Wednesday, March 4, 2009

stdio.h discard a line from input

There are a few different ways to phrase this question, all relating to stdio.h input handling:
  • What is a better way to discard input other than using fgetc() to read it character by character?
  • How do I discard a line without using fgets() to store it first? It may not clear the line completely due to limited buffer size.
Through creative uses of scanf() this can be done. The format string of scanf() looks like printf(). Rather than passing the value to be printed, you pass a pointer to some memory location to store the value that is parsed. In addition, you can use an astrisk '*' modifier to tell scanf() to discard input.

The first try, scanf("%*s\n"), doesn't really quite do what we wanted. The format "%s" matches only non-white characters (space, tab, newline, etc), so we only discard up to the nearest white space. The "\n" eats another white space (not a newline, contrary to intuition).

The Glibc version* of scanf can match a sequence of characters of any length given character ranges in brackets, sort of like POSIX regular expression character classes. The matching does not care about white spaces, so scanf("%*[^\n]") discards all non-newline characters from the input. But that doesn't quite do the trick yet. The input buffer still has a newline character.

Finally, scanf("%*[^\n]\n") does the trick. It first discards all characters leading to a newline, then discards a white character which must be a new line.

*Update: appears to be ANSI C3.159-1989, so this feature should be portable to any conforming implementations. AIX has it. BSD has it. Glibc is the only one I tried.

Monday, March 2, 2009

C++ undefined vtable symbol

I was recently puzzled by a student's problem using GCC to compile some C++ code. He compiled the partial code after every changes in order to make sure he didn't screw up. At one point, the code compiled but gave this linker error:
Undefined symbols:
"vtable for PRNG_Uniform", referenced from:
__ZTV12PRNG_Uniform$non_lazy_ptr in ccBZAsss.o
ld: symbol(s) not found
collect2: ld returned 1 exit status
Searching on the web didn't yield any meaningful information about the error message. It took me a while, but I finally realized that it just means "there are some virtual methods you haven't defined; please define them."

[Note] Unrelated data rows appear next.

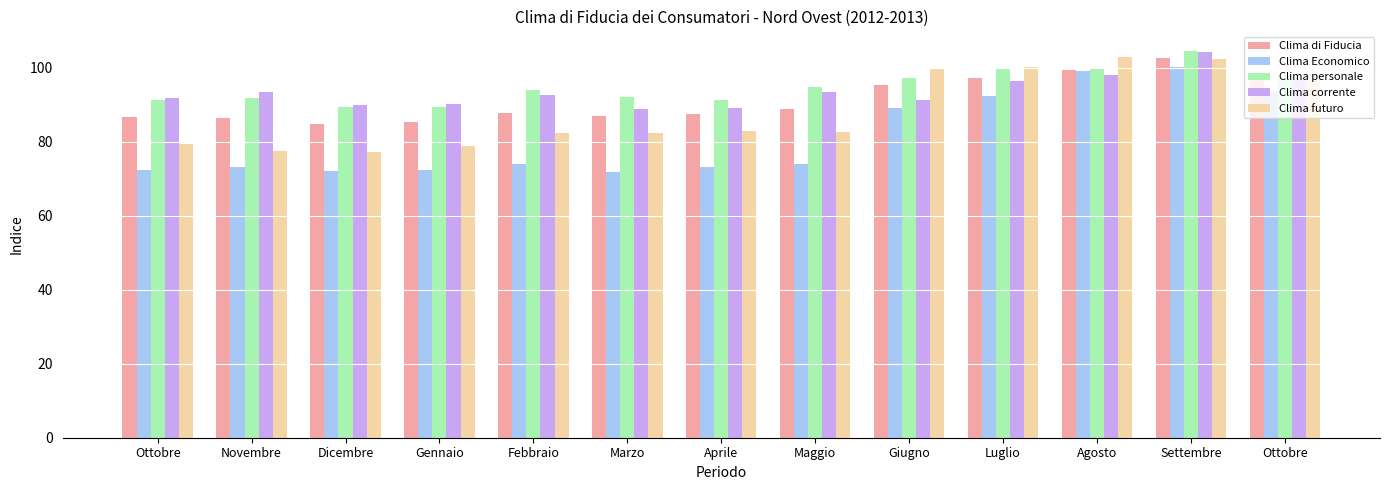

What is the label of the 13th bar from the right?

Ottobre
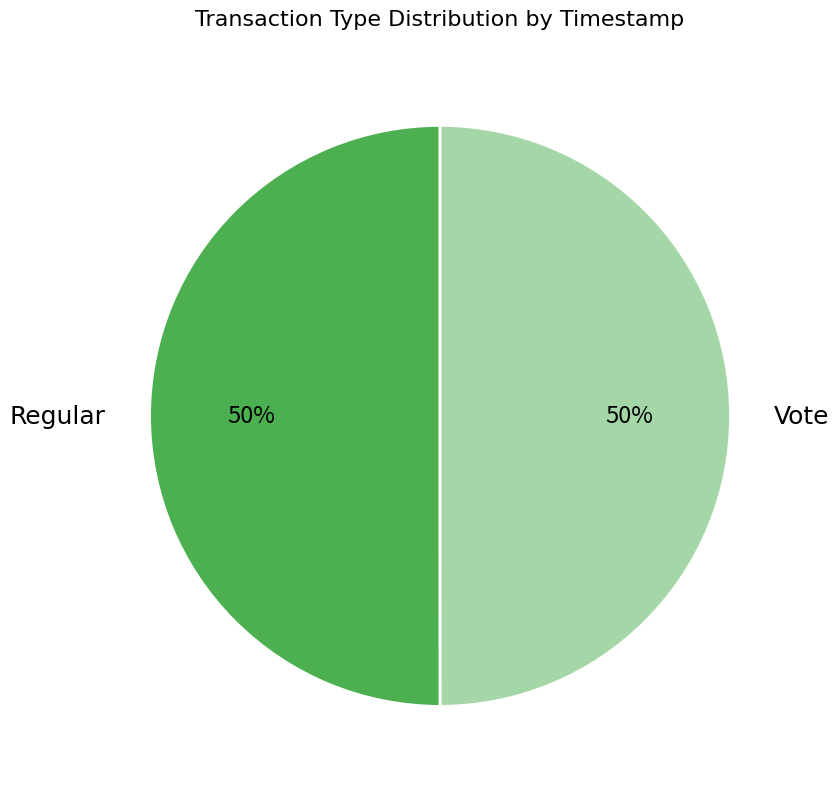

Is it true that Vote is 41% of the pie?

False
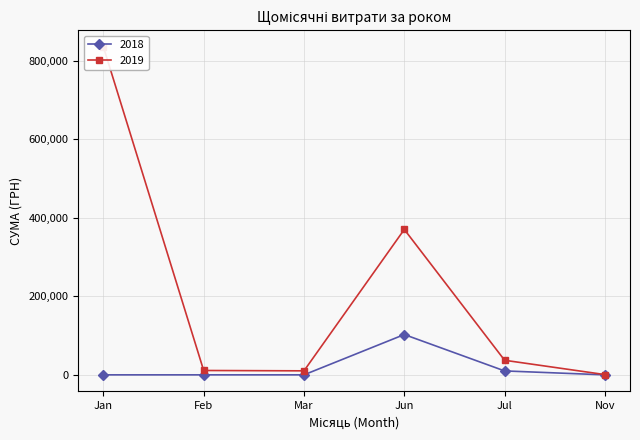

True or false: 2018 has a value of 34607.4 at Nov.

False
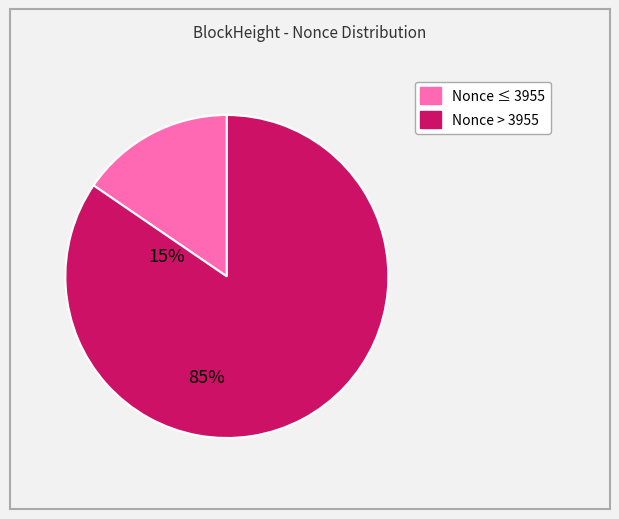

Is there any slice that represents more than half of the pie?

Yes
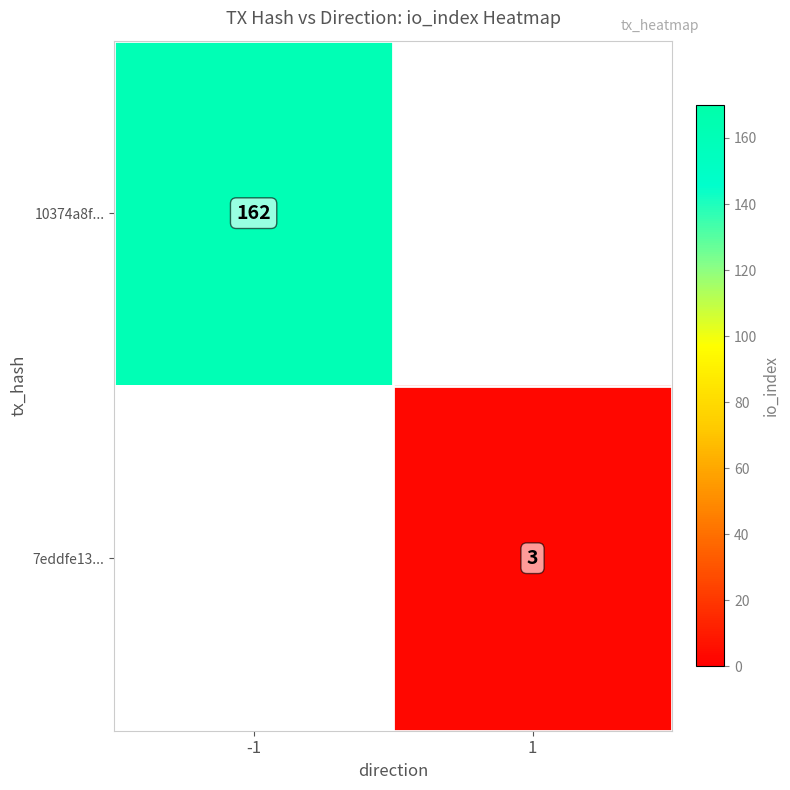

The value of 10374a8f... at -1 is 220. True or false?

False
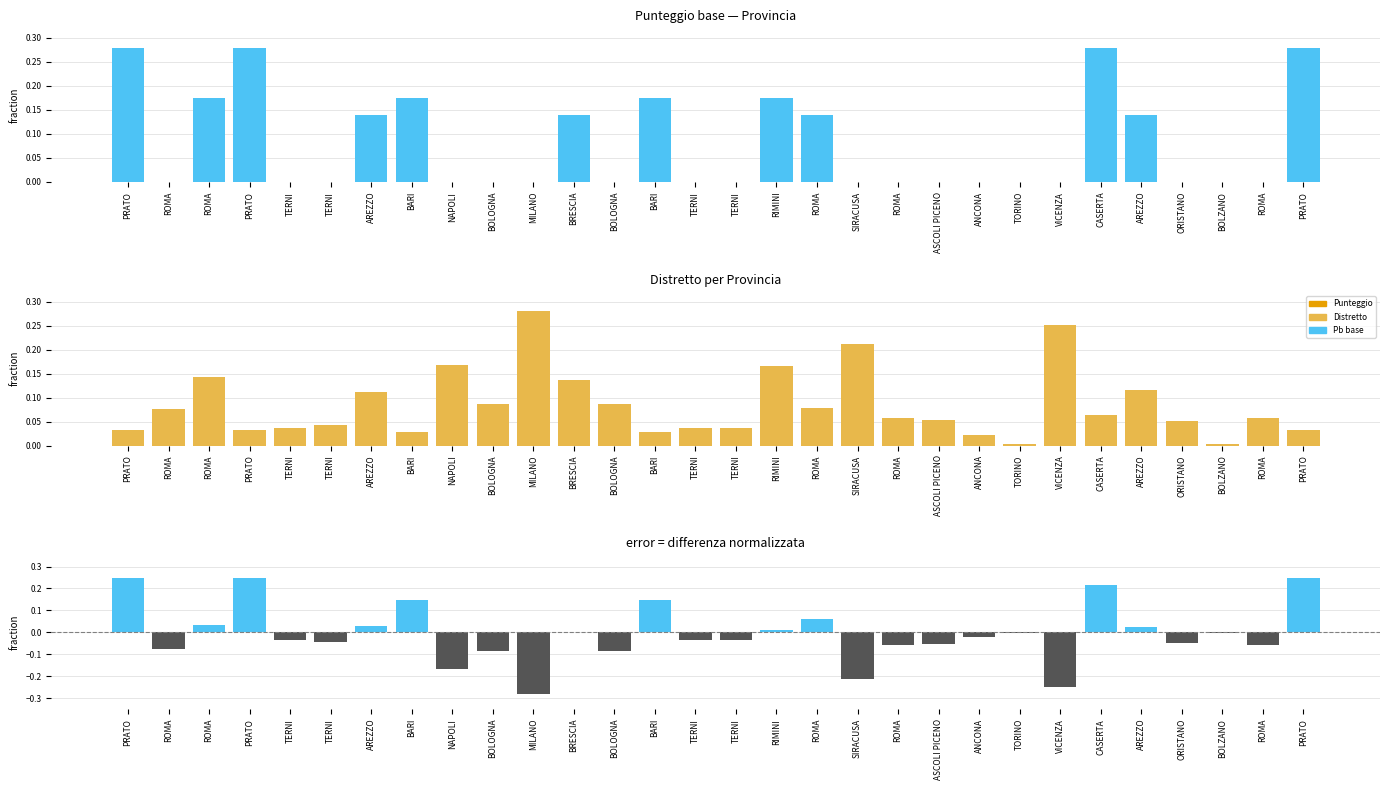

Reading left to right, what are all the values shown in this chart?

Punteggio base: 0.3	0.0	0.2	0.3	0.0	0.0	0.1	0.2	0.0	0.0	0.0	0.1	0.0	0.2	0.0	0.0	0.2	0.1	0.0	0.0	0.0	0.0	0.0	0.0	0.3	0.1	0.0	0.0	0.0	0.3
Distretto: 0.0	0.1	0.1	0.0	0.0	0.0	0.1	0.0	0.2	0.1	0.3	0.1	0.1	0.0	0.0	0.0	0.2	0.1	0.2	0.1	0.1	0.0	0.0	0.3	0.1	0.1	0.1	0.0	0.1	0.0
Differenza: 0.2	-0.1	0.0	0.2	-0.0	-0.0	0.0	0.1	-0.2	-0.1	-0.3	0.0	-0.1	0.1	-0.0	-0.0	0.0	0.1	-0.2	-0.1	-0.1	-0.0	-0.0	-0.3	0.2	0.0	-0.1	-0.0	-0.1	0.2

In this particular example, the idea is to have an abstract base class PRNG (pseudo-random number generator) that derives PRNG_Uniform (uniform distributed) and other PRNGs with a variety of probability distributions (e.g. exponential, normal, or even deterministic). There is a virtual method from the base class that takes a random sample. The subclasses would implement that method. Another part of the system he implements would refer to the base class PRNG without caring what probability distribution characterizes the random samples.

The idea is that C++ compiler creates a virtual table for PRNG and each of its subclasses. The virtual table allows the method call on an object to be re-routed to the appropriate subclass implementation, even if all we have is a pointer to a PRNG object rather than to PRNG_Uniform or a specific subclass of PRNG.

In order for this virtual table to be available for the linker, all the virtual methods must be defined at link time.